**Assignment:** The response has to reproduce all entries exactly while excluding their pictures.

[Collected data entries]
--- START ---
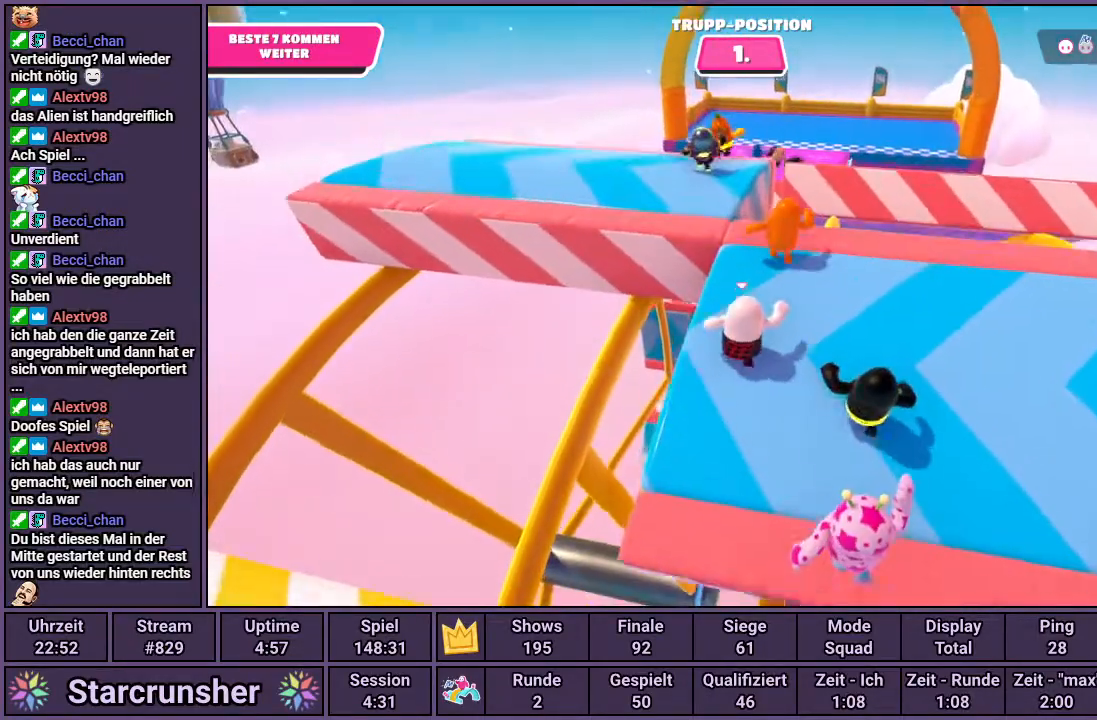
{"buttons": ["CROSS"], "left_stick": "up", "right_stick": "center", "events": [[100, "right_stick", "center"], [417, "CROSS", "down"]]}
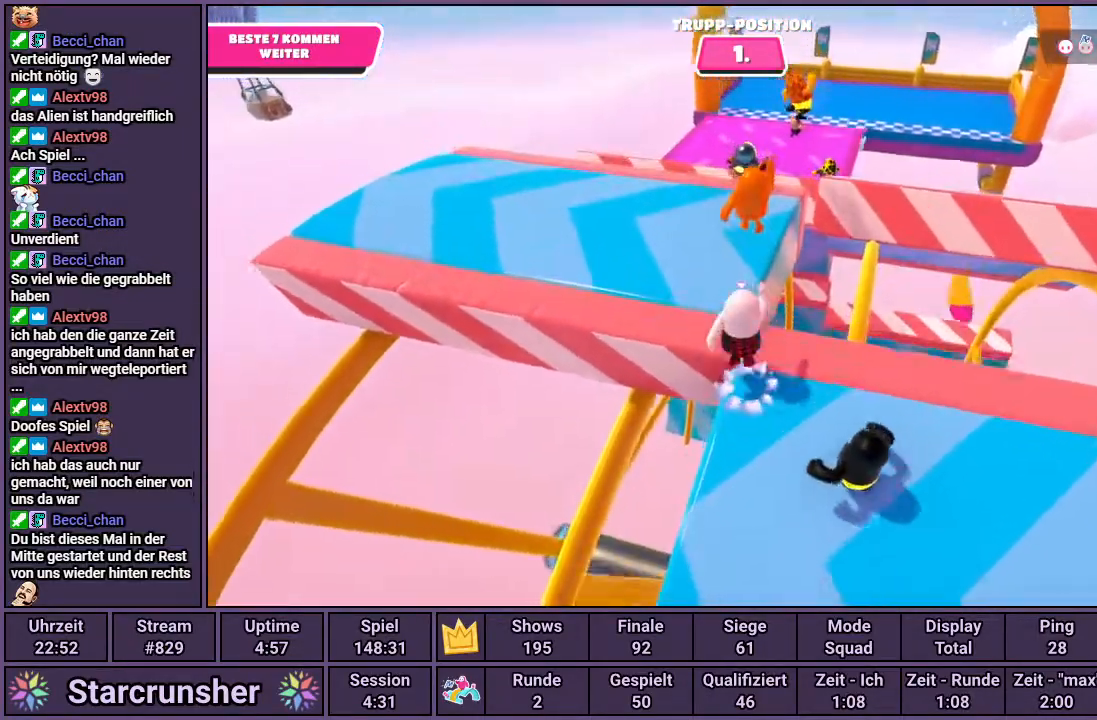
{"buttons": [], "left_stick": "up", "right_stick": "center", "events": [[33, "CROSS", "up"], [167, "right_stick", "up-right"], [450, "right_stick", "center"]]}
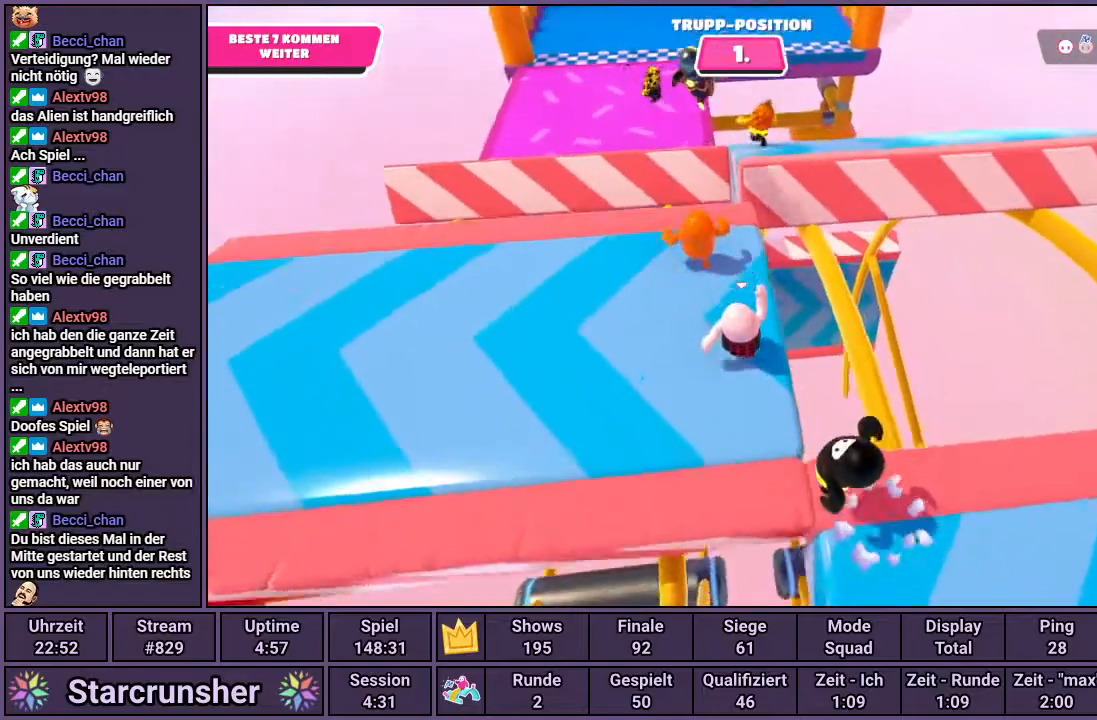
{"buttons": [], "left_stick": "up", "right_stick": "center", "events": []}
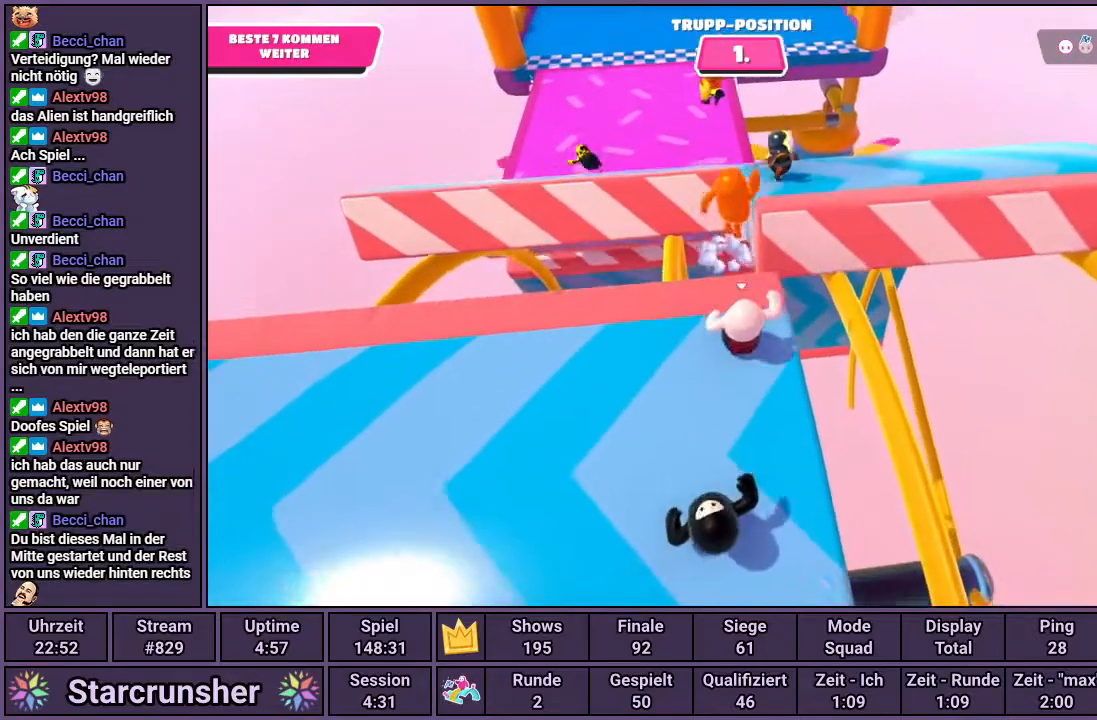
{"buttons": [], "left_stick": "up", "right_stick": "center", "events": [[217, "CROSS", "down"], [350, "CROSS", "up"]]}
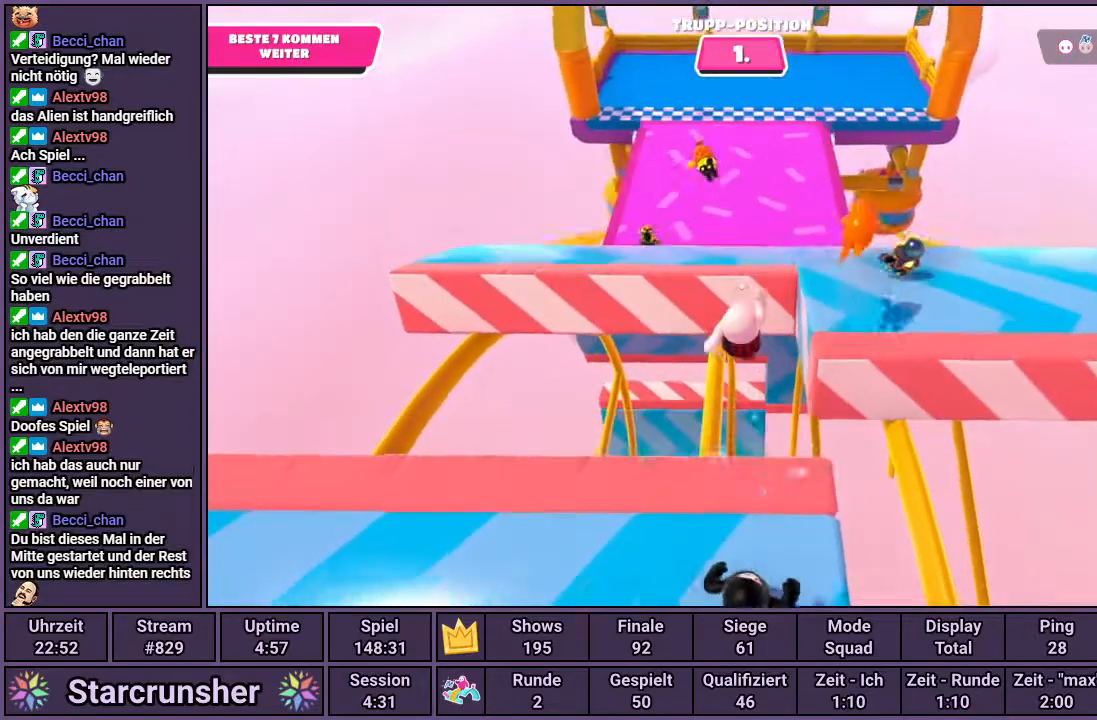
{"buttons": [], "left_stick": "up", "right_stick": "center", "events": [[50, "SQUARE", "down"], [133, "SQUARE", "up"]]}
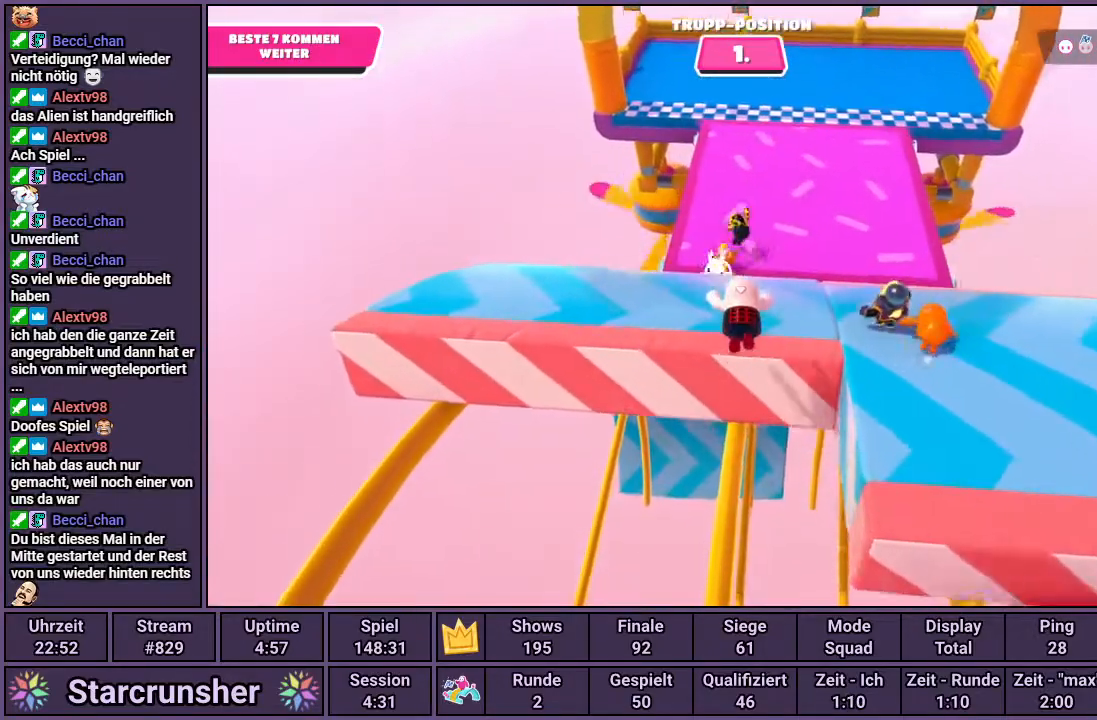
{"buttons": [], "left_stick": "up", "right_stick": "center", "events": [[133, "right_stick", "up"], [300, "right_stick", "center"]]}
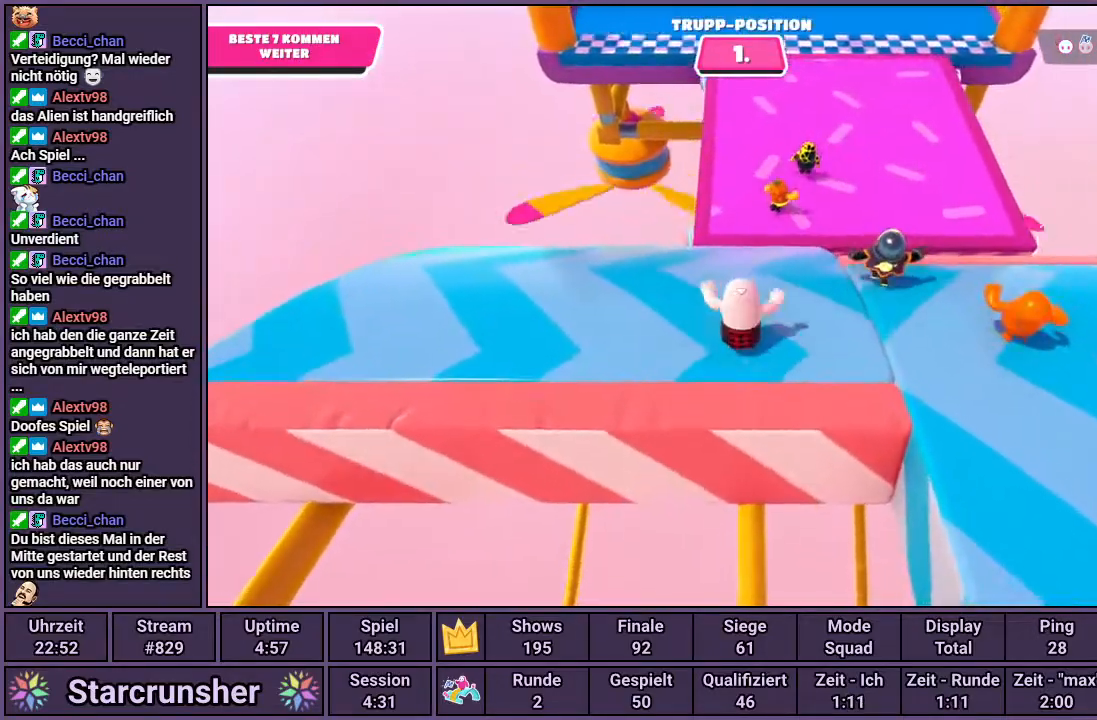
{"buttons": [], "left_stick": "up", "right_stick": "center", "events": [[283, "right_stick", "down"], [400, "right_stick", "center"]]}
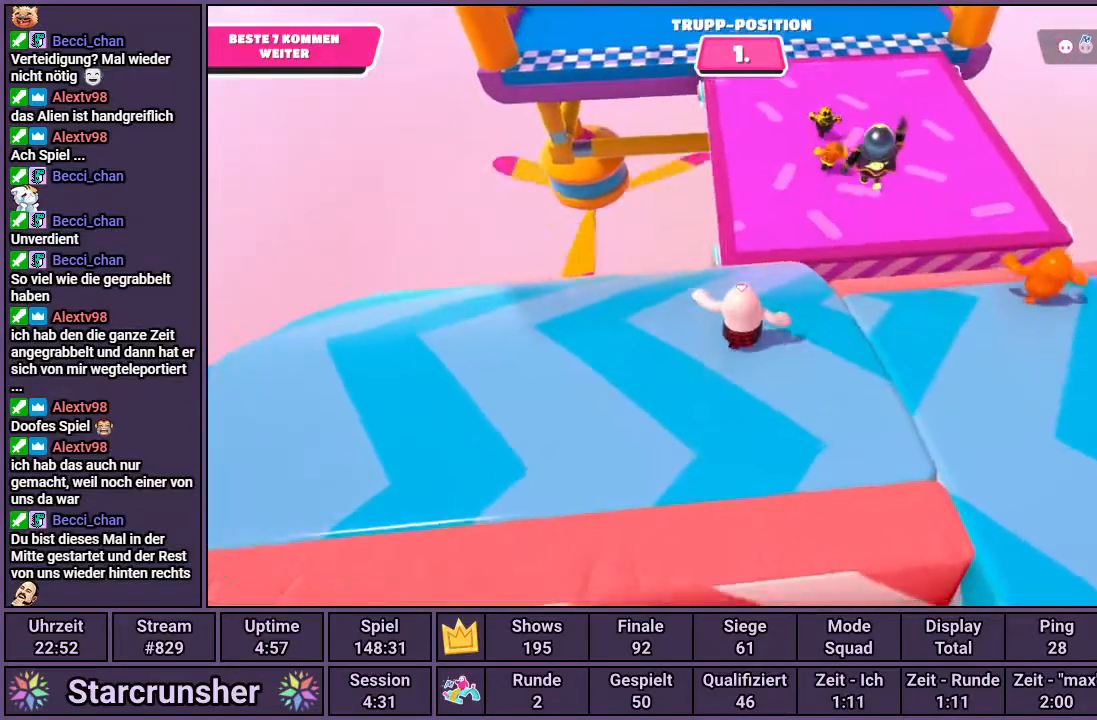
{"buttons": [], "left_stick": "up", "right_stick": "center", "events": []}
--- END ---
**Answer to the exercise:**
{"buttons": ["CROSS"], "left_stick": "up", "right_stick": "center", "events": [[100, "right_stick", "center"], [417, "CROSS", "down"]]}
{"buttons": [], "left_stick": "up", "right_stick": "center", "events": [[33, "CROSS", "up"], [167, "right_stick", "up-right"], [450, "right_stick", "center"]]}
{"buttons": [], "left_stick": "up", "right_stick": "center", "events": []}
{"buttons": [], "left_stick": "up", "right_stick": "center", "events": [[217, "CROSS", "down"], [350, "CROSS", "up"]]}
{"buttons": [], "left_stick": "up", "right_stick": "center", "events": [[50, "SQUARE", "down"], [133, "SQUARE", "up"]]}
{"buttons": [], "left_stick": "up", "right_stick": "center", "events": [[133, "right_stick", "up"], [300, "right_stick", "center"]]}
{"buttons": [], "left_stick": "up", "right_stick": "center", "events": [[283, "right_stick", "down"], [400, "right_stick", "center"]]}
{"buttons": [], "left_stick": "up", "right_stick": "center", "events": []}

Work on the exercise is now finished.